4. Required Maternity / Sickness / Disability / Annual Leaves
A female employee is entitled to 90 calendar days of maternity leave, in connection with child labour, with full compensation equal to her salary. The employee is not entitled to more than three maternity leaves during her entire service.
According to the law, the competent social solidarity office pays 75% of insured salary of the employee (basic + variable), currently capped at about EGP2’500. The employer is under the obligation to pay the remaining 25% in addition to the rest of her actual salary. However, in practice, most employers do not make their employees get their payment from the social solidarity office. Most employers fully pay the 90 days to their employees.
If the number of employees in the establishment is 50 or more, the law gives the right to the female employee to take an unpaid leave for a period of not more than two years to care for her child. The female employee is not entitled to this unpaid leave except two times during her entire service. The working mother is entitled to receive the aforementioned leave to care of her child regardless of his age.
The employer cannot fire an employee or terminate her service during her maternity leave.
An employee who spent a year in service has an annual leave of 21 working days. It becomes 30 working days for employees who are over 50 years old or who spent 10 years or more in service for any employer. Employees working in difficult, dangerous jobs, in jobs that are detrimental to health (for example cement factory workers), or in remote areas defined by the law, are entitled to seven more days than the leave provided above.
The employee cannot give up his leave. The employee must take at least 15 days of leave every year, at least six of which must be continuous. The minimum required per year is a matter of public policy and neither the employee nor the employer can deviate from it by way of agreement. The employer has the right to decide when the employee can take his leave based on the work conditions and requirements and may force him to take it. In all events, the employer must settle the accrued vacations or give consideration for the unused portion thereof every three years.
An employee, who has worked for one employer for five continuous years, has a right to one paid leave of one month for pilgrimage to Mecca or for the visit of the Jerusalem. The employee may take this leave only once during the employee’s entire employment for any employer.
There is no pre-determined allowance in the law for the number of days of sick leave. It is determined on a case-by-case basis by the competent medical authority.
The treatment of sick leaves will differ in two cases: (i) the case where the employees are medically insured only through the state public medical insurance and (ii) the case where employees are insured by a private scheme adopted by the employer.
5. Mandatory and Typically Provided Pensions
To be eligible for retirement pension on reaching the age of 60, an employee must be registered in the social solidarity system and has been paying social solidarity contributions for not less than 10 years. The employee is entitled to delay his/her retirement beyond the age of 60 until the said ten-year period is completed, unless the employer chooses to end the employee’s contract and pay the employer’s share in the remaining social insurance contributions that would make the employee eligible for pension.

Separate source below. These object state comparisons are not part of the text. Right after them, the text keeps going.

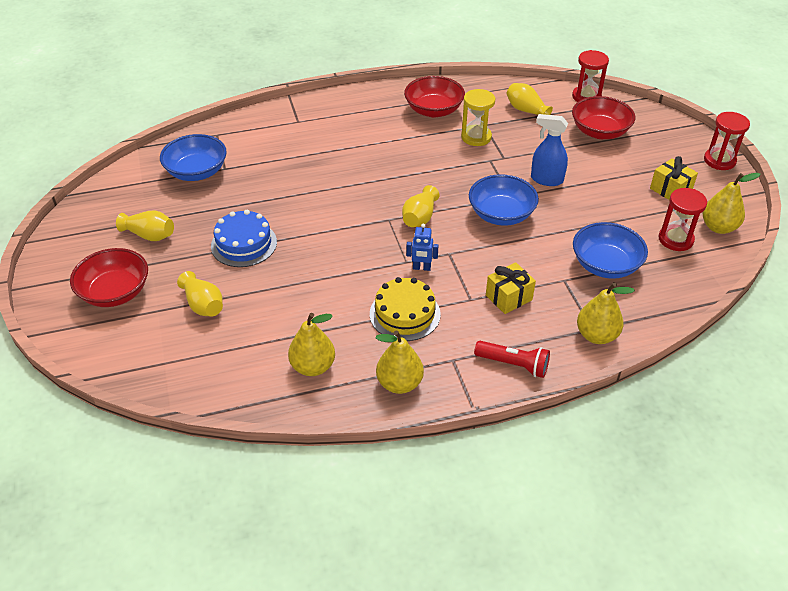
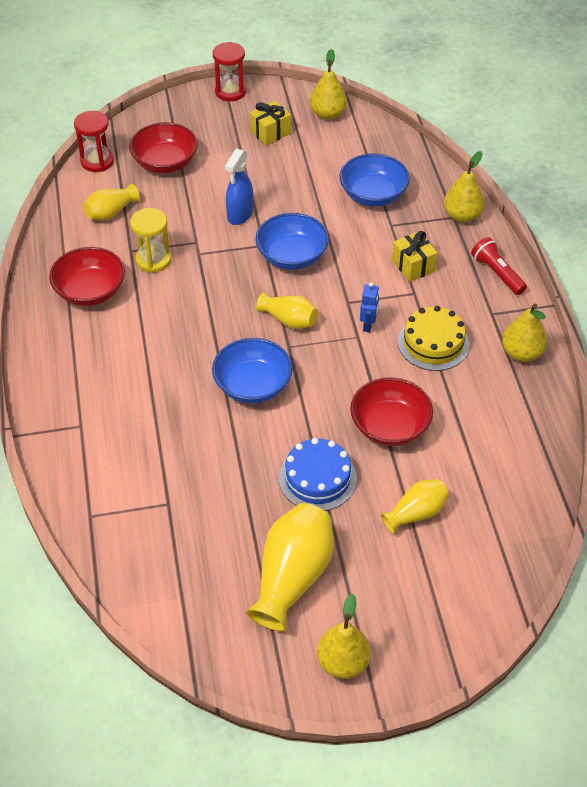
camera: 85 degrees left, 5 degrees up
red bowl [70,248,148,307] -> red bowl moved to [350,377,433,446]
yellow vase [116,211,174,241] -> yellow vase [246,503,334,632], size x1.74
blue bowl [160,134,227,181] -> blue bowl moved to [212,338,293,404]
yellow pear [288,313,335,376] -> yellow pear moved to [317,593,371,679]
red flashlight [474,341,550,378] -> red flashlight turned 60 degrees counterclockwise [471,237,527,295]
red hourglass [659,188,707,251] -> none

As for early retirement: to be eligible for pension prior to reaching the age of 60, an employee must be registered in the social insurance system and has been paying social solidarity contributions for not less than 20 years.
In certain cases where the employee has worked (and has been socially insured) for any duration but is not eligible for pension, the employee is eligible for a single lump sum compensation calculated based on the time the employee spent in service while being registered in the social insurance system.